Savunmasında müşteki vekili Avukat Ali Hayla, "Sanığın birilerini telefonla arayarak söylediği sözler de maktulü öldürme kastının bulunduğunu göstermektedir, sanığın üzerine atılı suç vasfı, mevcut delil durumu da göz önüne alınarak sanığın cezalandırılmasını talep ediyoruz" ifadelerini kullandı.
Sanık avukatı Gizem Dirbisoğlu ise, "Müvekkilim, maktulün kendisine yönelik saldırısından dolayı kendisini koruma kastıyla hareket etmiştir, bunu da öldürme kastıyla değil, sadece saldırıyı bertaraf etmek amacıyla gerçekleştirmiştir. Maktul ve müvekkil olaydan sonra olayı tatlıya bağlamışlardır. Ölüm ile olay arasında herhangi bir illiyet bağı söz konusu değildir. Zira maktulün ölümü olayın hemen akabinde gerçekleşmemesi, müvekkilin eyleminin olsa olsa yaralama hükümleri çerçevesinde değerlendirilmesi gerekmektedir. Dolayısıyla suç vasfının müvekkil lehine değişmesi söz konusu olacaktır. Dosyada müvekkil lehine şüphe söz konusudur. "Şüpheden sanık yararlanır" ilkesi gereğince de müvekkilin tahliyesine karar verilmesi gerekmektedir" dedi.
Ölüm kalp damar hastalığı sonucu meydana gelmiş
Cumhuriyet savcısı mütalaasında; maktulün ilk yapılan hastane muayenesinde yaralanmasının BTM ile giderilebilir nitelikte olduğunun belirlendiği, yapılan ölü muayene ve klasik otopsi işlemleri sonucunda kesin ölüm nedeninin belirlenemediği, İstanbul Adli Tıp Kurumu Başkanlığı ve Sakarya Adli Tıp Şube Müdürlüğü tarafından hazırlanan raporlar ile maktulün vücudunda ölüm meydana getirebilecek travma bulgusu ve ölümcül kemik kırığı olmadığının, kan ve idrar örneklerinde harici madde tespit edilmediğinin, ölümünün kalp damar hastalığı sonucu meydana geldiğinin belirlendiği belirtildi.
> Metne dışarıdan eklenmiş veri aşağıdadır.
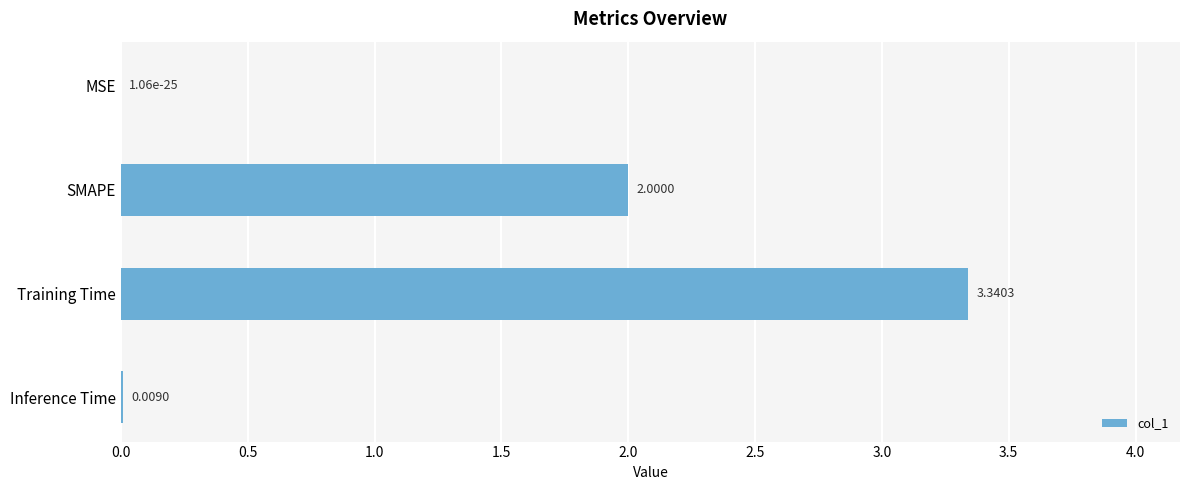

Which category has the highest value across all series?

Training Time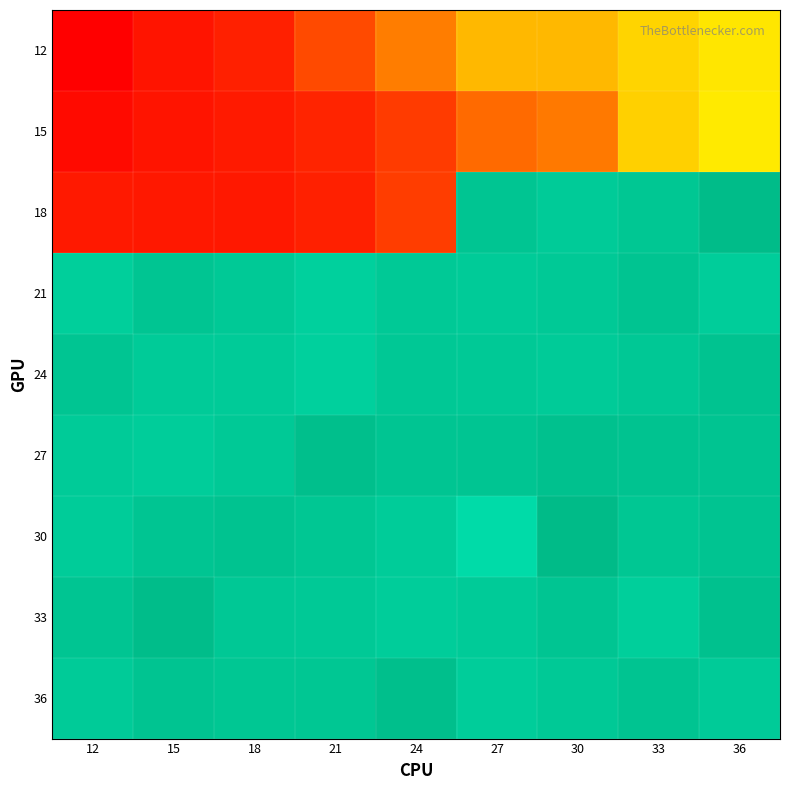

Reading left to right, what are all the values shown in this chart?

12: 12=45.7	15=50.5	18=53.4	21=61.2	24=68.3	27=78.2	30=77.9	33=82.8	36=85.4
15: 12=48.4	15=50.6	18=52.0	21=54.1	24=58.9	27=65.4	30=67.4	33=82.0	36=86.3
18: 12=51.6	15=51.3	18=51.6	21=53.4	24=59.1	27=122.4	30=121.0	33=122.1	36=124.4
21: 12=120.3	15=122.4	18=121.4	21=119.8	24=121.3	27=121.1	30=121.5	33=122.6	36=120.5
24: 12=122.4	15=121.2	18=121.2	21=119.9	24=121.6	27=121.3	30=121.2	33=121.9	36=123.1
27: 12=121.0	15=120.6	18=121.6	21=124.0	24=122.3	27=122.2	30=123.3	33=123.1	36=122.6
30: 12=120.7	15=122.5	18=122.9	21=121.9	24=120.9	27=117.4	30=125.0	33=121.9	36=122.6
33: 12=122.4	15=124.1	18=121.9	21=121.3	24=120.4	27=121.2	30=122.4	33=120.1	36=123.3
36: 12=121.2	15=122.8	18=122.2	21=121.9	24=123.8	27=120.4	30=121.6	33=122.6	36=121.3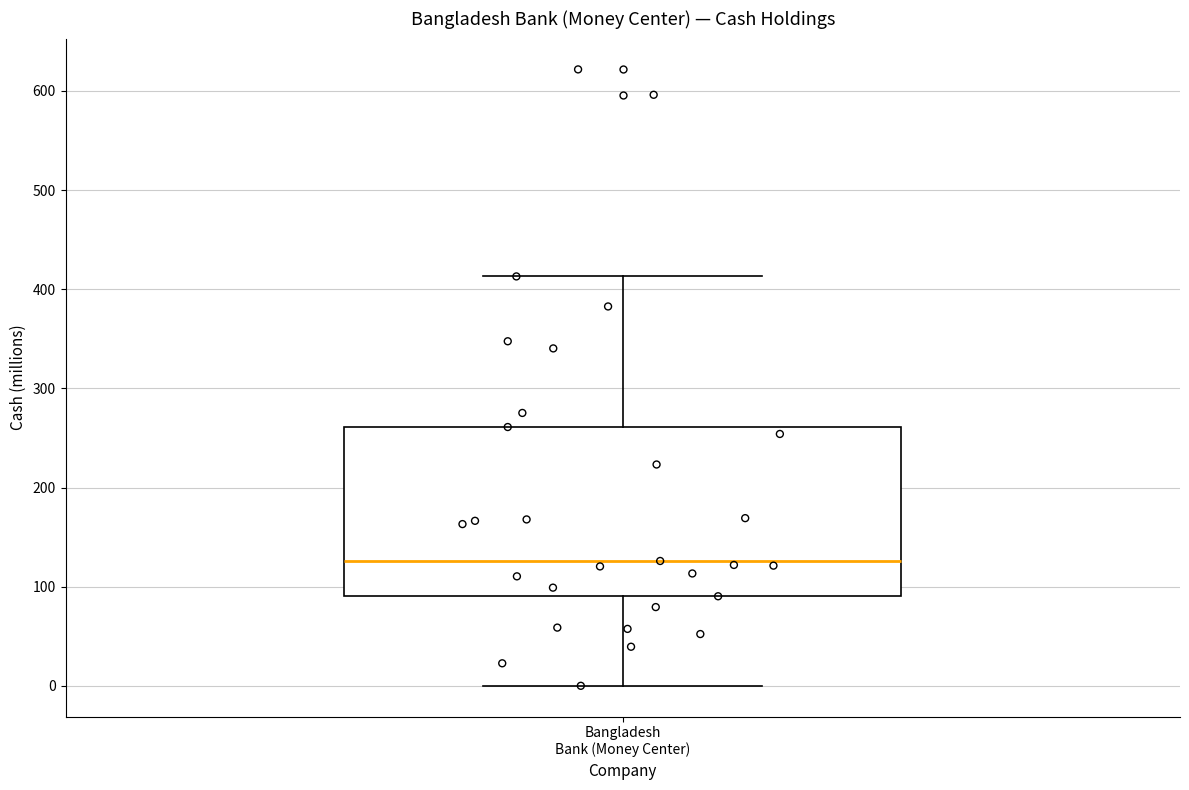

Transcribe this box plot: give where the median line is, the range the box spans, and where the two whiskers end, as read against the y-axis. The values are not printed on the chart, so give them approximately, as read against the axis.

median 130, box 90 to 260, whiskers 0 to 410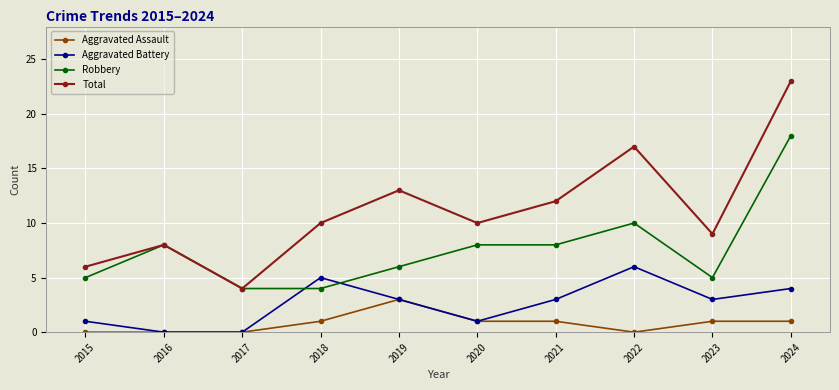

What is the difference between the second highest and minimum values in the Aggravated Battery series?

5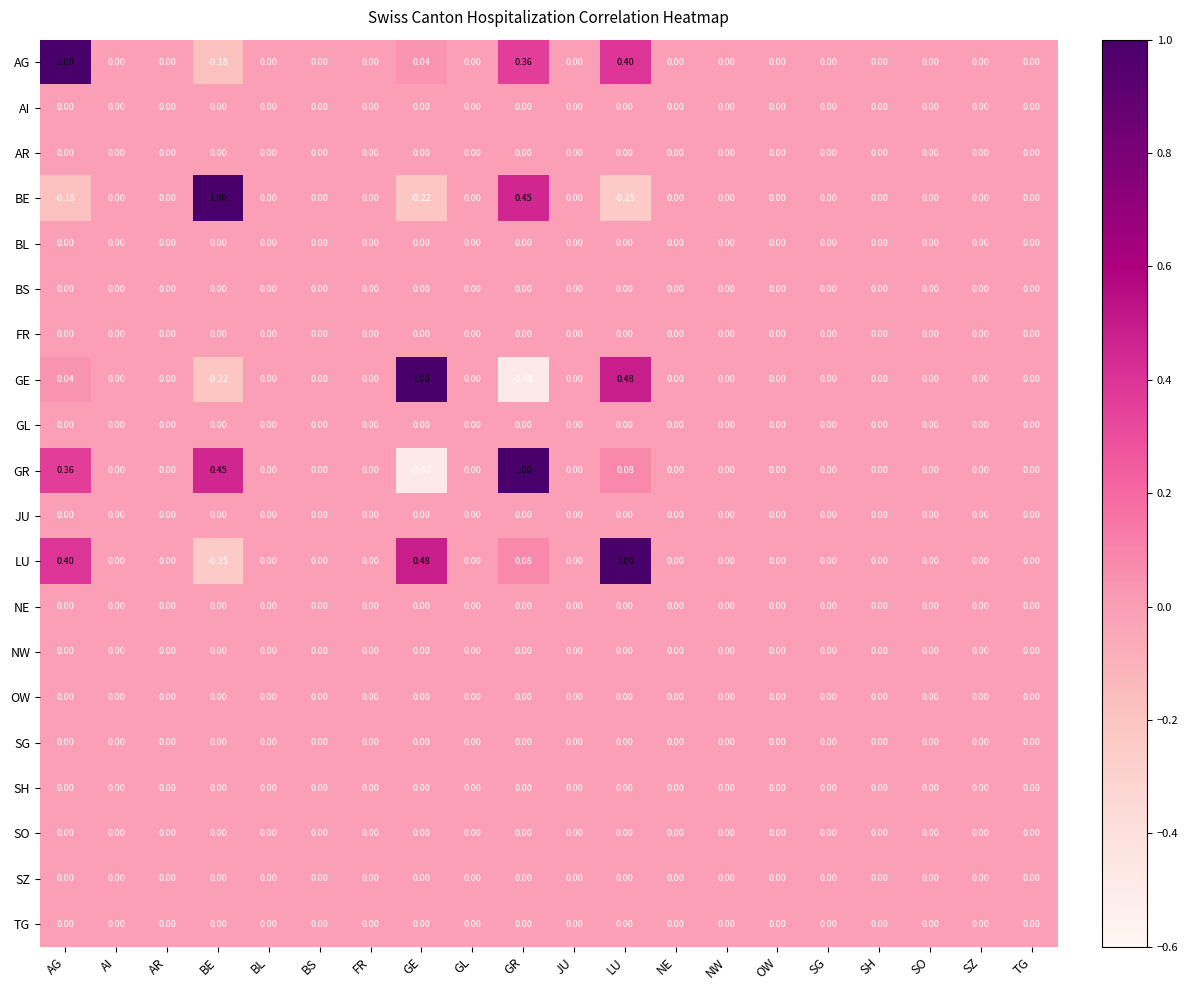

At which category is the sum across all series the highest?

LU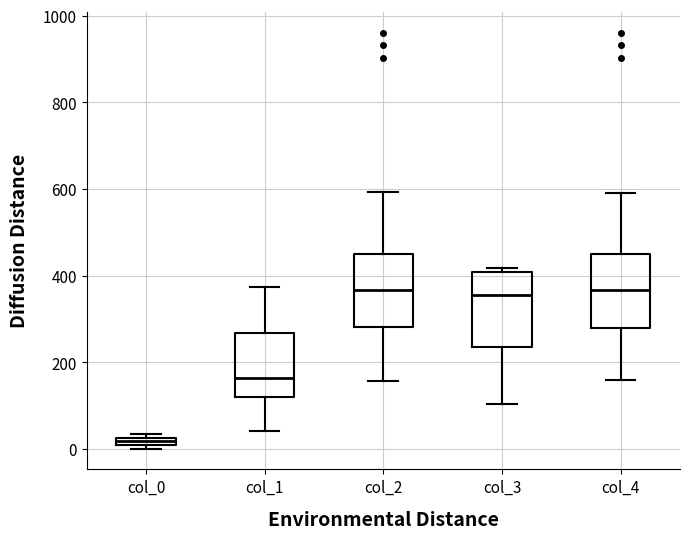

Where is the lower edge of the box for col_1 on the y-axis? The values are not printed on the chart, so give them approximately, as read against the axis.

120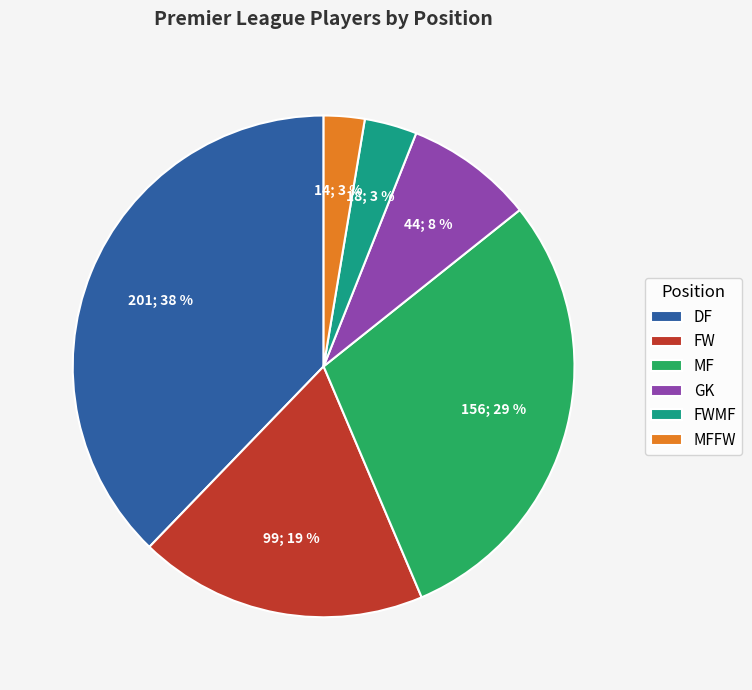

To the nearest percent, what percentage of the pie is GK?

8%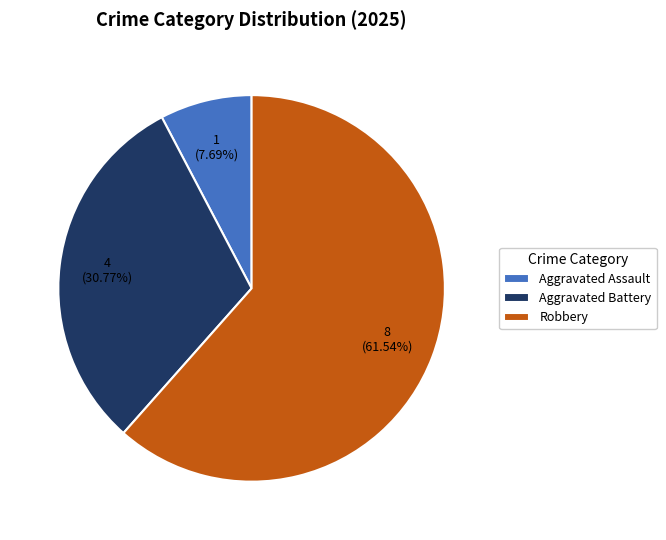

Count the number of slices in the pie.

3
Sanığın darp eyleminde bulunduğunu ikrar ettiği ancak öldürme kastının olmadığını beyan ederek üzerine atılı suçlamayı kabul etmediği, suç aleti olan küreğin sapının kırılmasına sebebiyet verecek kadar şiddetle vurduğu anlaşılmış ise de somut olayda ölüm sonucu ile vurma eylemi arasında nedensellik bağının bulunmadığının alınan Adli Tıp raporları ile sabit olduğu, ancak sanığın eyleminin mevcut ölümü tetiklediğinin ve bunun sonucu gelişen kalp damar rahatsızlığı sonucu ölüm olayının gerçekleştiği belirtildi. Sanığın ve katılanların maktulün mevcut kalp rahatsızlığının olduğunu bilmediklerini beyan etmeleri karşısında sanığın meydana gelen ölüm neticesini öngöremediği ve istememesine karşın ölüm olayı yani neticenin sanığın kusurlu hareketi sonucu gerçekleştiği, bilinçli taksir boyutuna varan hareketinin bulunmadığı belirtildi. Taksirle insanın ölümüne neden olma" suçundan cezalandırılması talep edildi.
Tahliye edildi
Mahkeme heyeti, taksirle ölüme sebebiyet verme suçundan sanığa 3 yıl 4 ay hapis cezası verdi. Tutuklu bulunduğu süre de göz önüne alınarak sanık tahliye edildi.